UN Plays Waiting Game With Iraq

But diplomats fear another showdown if Saddam continues to defy cease-fire resolutions

THE tough talk between the United Nations Security Council and Iraqi leader Saddam Hussein over his defiance of UN cease-fire resolutions could yet lead to another showdown.

For the moment, however, the standoff is more a test of each side's commitment and patience. Diplomats term the battle a "waiting game." Saddam hopes the intense UN interest in Iraq will taper. UN Council members, mulling their options, hope he will back down as he has before.

In many ways it is Washington's talk and deeds that are fueling much of the speculation over what the UN might do next.

President Bush, who has reportedly authorized the Central Intelligence Agency to take covert action in support of dissident efforts to overthrow Saddam, last week openly sent CIA director Robert Gates to Egypt, Saudi Arabia, and Israel to confer with his counterparts as well as top officials. The trip is seen as one more effort to jack up the pressure on Saddam.

"You're watching psychological warfare," a Middle East expert says.

Some US officials also have talked about a possible "demonstration" bombing of a factory that produces weapons of mass destruction if UN inspectors are denied access to it.

Yet veteran UN observers doubt that the US would act on its own or garner the necessary support for UN action.

Edward Luck, president of the United Nations Association of the USA, says talk of any further military action could create fissures within the coalition.

"I don't think you'd get any unanimity on that within the Council as a UN operation," he says.

Ambassador Richard Murphy, a former US assistant secretary of state and currently senior fellow for the Middle East at the Council on Foreign Relations, agrees that any further UN authorization of force would be hard to get.
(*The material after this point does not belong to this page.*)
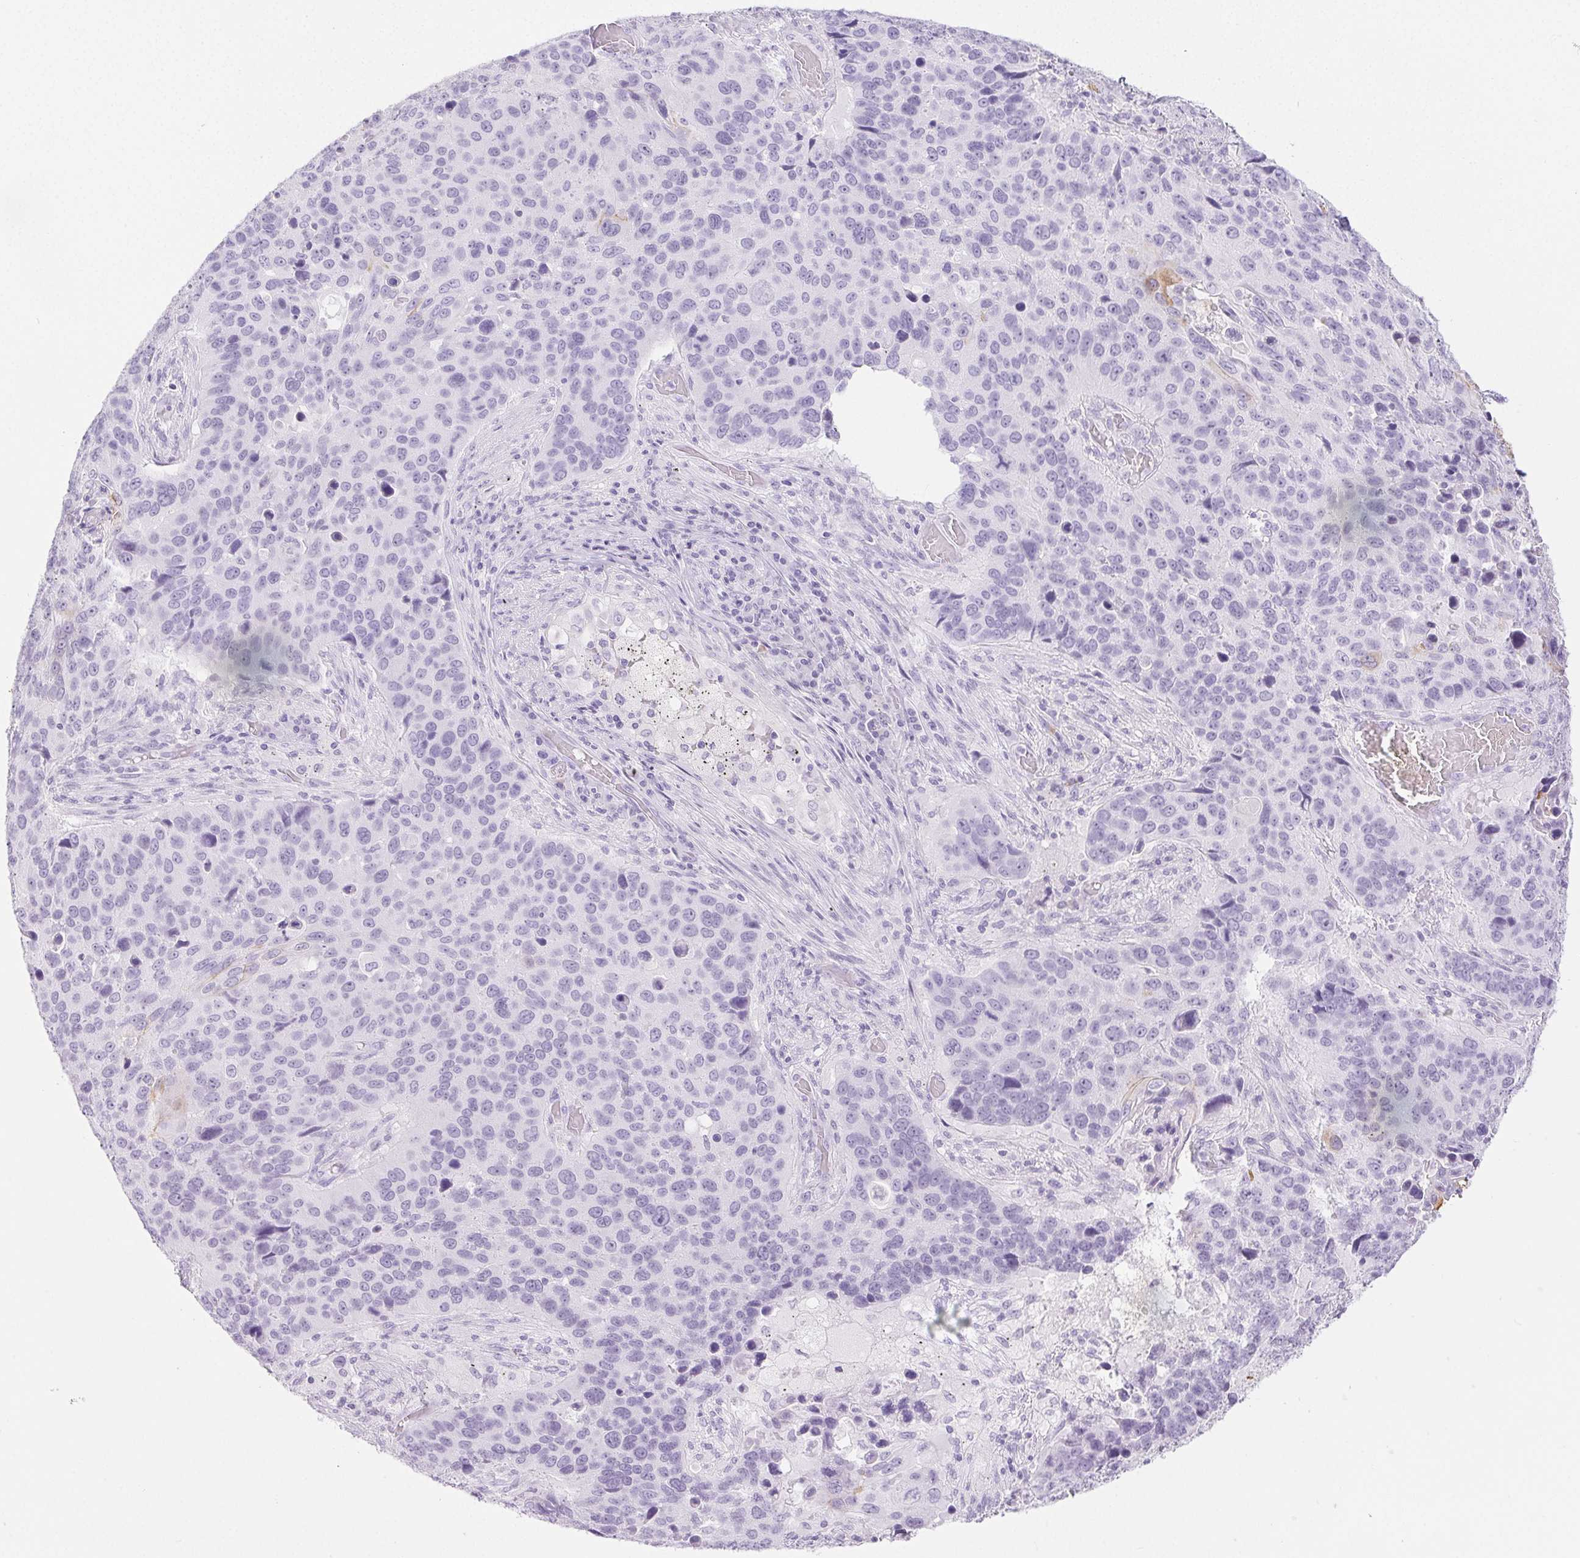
{"staining": {"intensity": "negative", "quantity": "none", "location": "none"}, "tissue": "lung cancer", "cell_type": "Tumor cells", "image_type": "cancer", "snomed": [{"axis": "morphology", "description": "Squamous cell carcinoma, NOS"}, {"axis": "topography", "description": "Lung"}], "caption": "Immunohistochemical staining of human lung squamous cell carcinoma shows no significant staining in tumor cells.", "gene": "PI3", "patient": {"sex": "male", "age": 68}}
"The coalition is hanging together nicely because it isn't under pressure to have to do anything," he says. Asked if the Gates visit could threaten Council solidarity, Ambassador Murphy says the action may make some nonaligned members "anxious." He adds jokingly, "They're always suspicious that we [the US] will turn back into real cowboys, like they've come to know and love us."

Last week Saddam canceled a planned meeting in Vienna with UN officials about a $1.6 billion oil sale that would have financed further imports of food and medicine. He also rejected a UN plan to monitor arms industry and research programs stemming from the UN obligation to see that Iraq neither produces nor imports weapons of mass destruction.

Clearly not pleased, the Security Council voted to extend economic sanctions against Iraq and "strongly deplored" Baghdad's cutoff of the oil talks.

Though food and medicine are exempt from the sanctions, Saddam's quarantine of the Kurdish population in the north remains worrisome to many UN diplomats.

Jean-Bernard Merimee, France's ambassador to the UN, says getting enough food and medicine to the Kurds is a key Council concern. He says no other options are under discussion. However, if Saddam's effort to test the Council is confirmed as a genuine "change in direction," he says, the Council may need to weigh the possibility of further action.

Rolf Ekeus, the Swedish military expert who heads the UN special commission charged with destroying Iraq's most dangerous weapons, says Iraq's cooperation has been minimal.

"The Iraqis try to give us what they believe we will find," he says. ve told them, 'We will find everything.

Mr. Ekeus also has no sympathy for Iraq's regular protests against surveillance flights made by the UN's U-2 reconnaissance plane since the search action is authorized by the Council and advance notice is always given.

I've told the Iraqis many times over that if they would just give us the information we need, we'd terminate these missions," Ekeus says. "They're just binding themselves."

So far there is no evidence of any crack in the UN coalition against Iraq. Yet UN sources say any further provocations from Saddam could prod the Council to consider stronger action. As one diplomat says: "It's hard to be a friend of anyone so belligerent."